One of my great uncles survived his ship sinking in the South Pacific. Another great uncle flew over the Burma Hump several times. Still another great uncle and his brother, who hadn’t seen each other for almost two years after enlisting, scrambled for cover during the Battle of the Bulge, and by chance dove into the same foxhole. My grandmother even enlisted in the Marines with her similar-aged aunt, but a health problem that she tried to hide got her sent home.
There’s a Life magazine photo of that great-aunt that never saw print, but remains in the family. I’m lucky enough to have known all of these relatives and a good number of other veterans of World War II, so, needless to say, a keen interest in that war grew in me from an early age.
Initially a museum dedicated only to D-Day, greater interest and subsequent funding helped it grow to its current six (soon to be seven) pavilions on three city blocks in the New Orleans Warehouse District, just about 10 blocks (0.8 miles) south of the French Quarter.
It may surprise some that this national museum isn’t in Washington but in New Orleans. There’s a good reason.
“Andrew Higgins is the man who won the war for us,” President Dwight D. Eisenhower, former general and supreme commander of the D-Day invasion and the Battle of Normandy, once said.
The high-risk beach landing involved 12 nations and a number of casualties, but marked a turning point against Nazi Germany. That operation was made possible by Andrew Higgins, a New Orleans-based manufacturer of swamp boats, whose company produced more than 20,000 LCVPs (Landing Craft, Vehicle, Personnel).

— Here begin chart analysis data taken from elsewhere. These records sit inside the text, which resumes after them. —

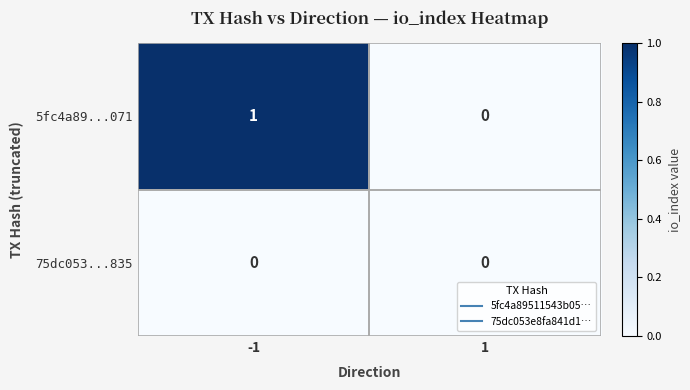

Between -1 and 1, which series saw the biggest shift?

5fc4a89...071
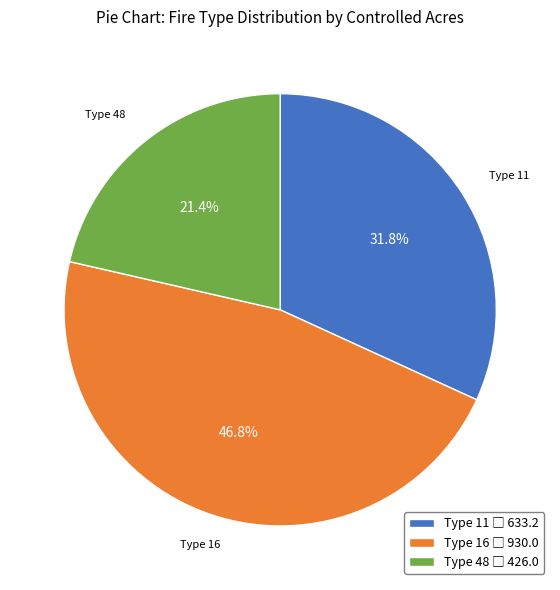

What is the total percentage of Type 48 and Type 16?

68.2%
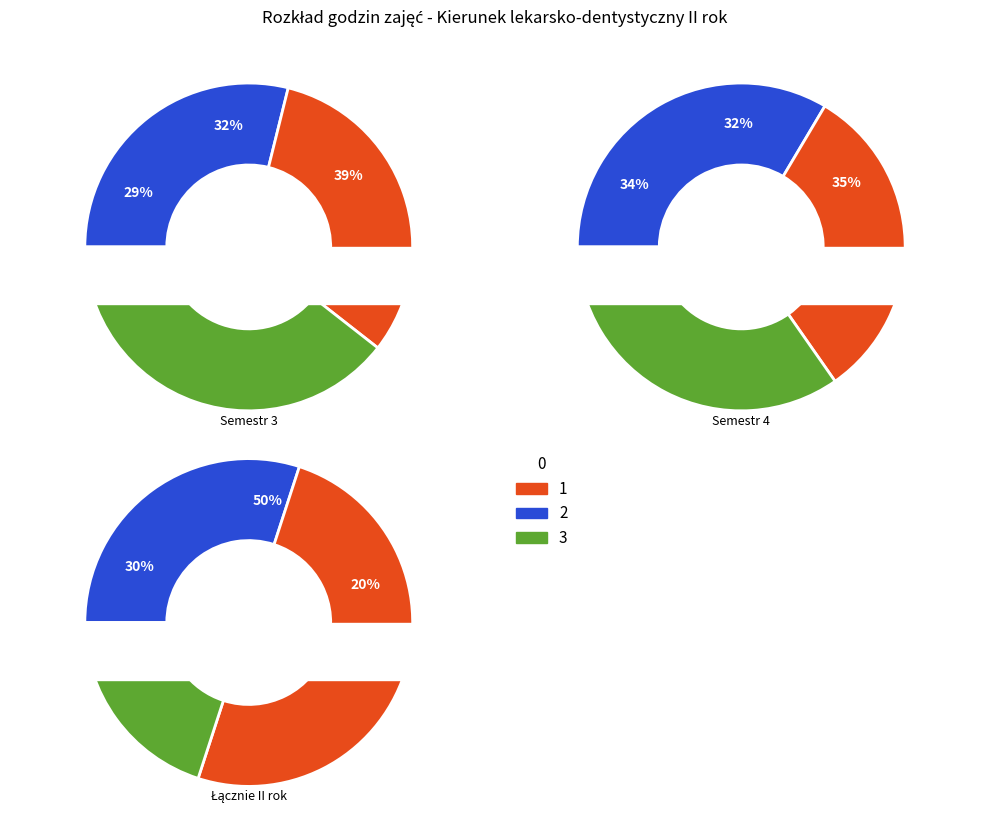

Does immunologia account for over 50% of the chart?

No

Higgins boats, as they became known, were fast, shallow-draft, and built partly of wood (another benefit, as steel supply was limited), and thus they were able to slip right up onto a beach, deposit 36 soldiers, and withdraw only with engine power. The myriad Pacific islands didn’t offer tidy ports to land vast numbers of troops, and neither did the beaches of Normandy, so one can understand that Eisenhower wasn’t exaggerating in the slightest. Higgins’s staff went from about 50 to 30,000, working three shifts round the clock with an integrated staff that included blacks and women, an uncommon practice at the time.
History is so much more than dates, and this museum brings its subject to life with many interactive displays, such as a submarine replica, a jungle environment that you can walk through, and full-size warplanes suspended from the ceiling, as well as thousands and thousands of artifacts, more than 9,000 personal accounts, and abundant archival footage that isn’t always easy to look at.
The best place to start is with “Beyond All Boundaries,” a “4D” film narrated by Tom Hanks with Gary Sinise, Viola Davis, Brad Pitt, and many other actors voicing writings from the war. The 50-minute film shows hourly in the theater on an ultra-wide screen and combines graphics with special effects. When tanks roll, bombers fly, or shells explode with bright strobe flashes, your seat shakes unnervingly. In the quiet of a forest before the Battle of the Bulge, actual snow falls from the ceiling, a moment of beauty before the horrors of battle return to teach audiences about the deadliest battle of the war in terms of U.S. casualties.
The stories of wars never fail to chronicle the battles and the ultimate sacrifices that come with them, and rightly so. But a great museum brings us all on board. There’s something here for everyone to learn, with exhibits dedicated to the Merchant Marines, who risked much in moving supplies through seas of prowling submarines; Andrew Higgins; the Holocaust; the Battle of the Bulge; the women in the factories; the contributions of black and Native American soldiers and citizens; and the Japanese Americans who served in battle while their families remained in internment camps.
One exhibit shows how manufacturers converted their production to support the needs of the military. Typewriter maker Underwood began producing carbines—thousands of them. Indeed, even public dissent has its mention—the percentages of Americans against the war at the time, those who remembered the first “Great War” and supported isolationism—and the events that turned the tide, notably the attack on Pearl Harbor.
The term “world” war isn’t to be taken lightly. The scale of the geography alone is staggering. The vast numbers of lives lost by so many countries, both military personnel and civilians caught in the middle, are near impossible to wrap one’s head around, let alone cover comprehensively in a single museum. This is self-consciously a U.S. war museum and not to be misconstrued as a slight to all the other nations involved. Even so, the museum can be overwhelming and, frankly, quite moving.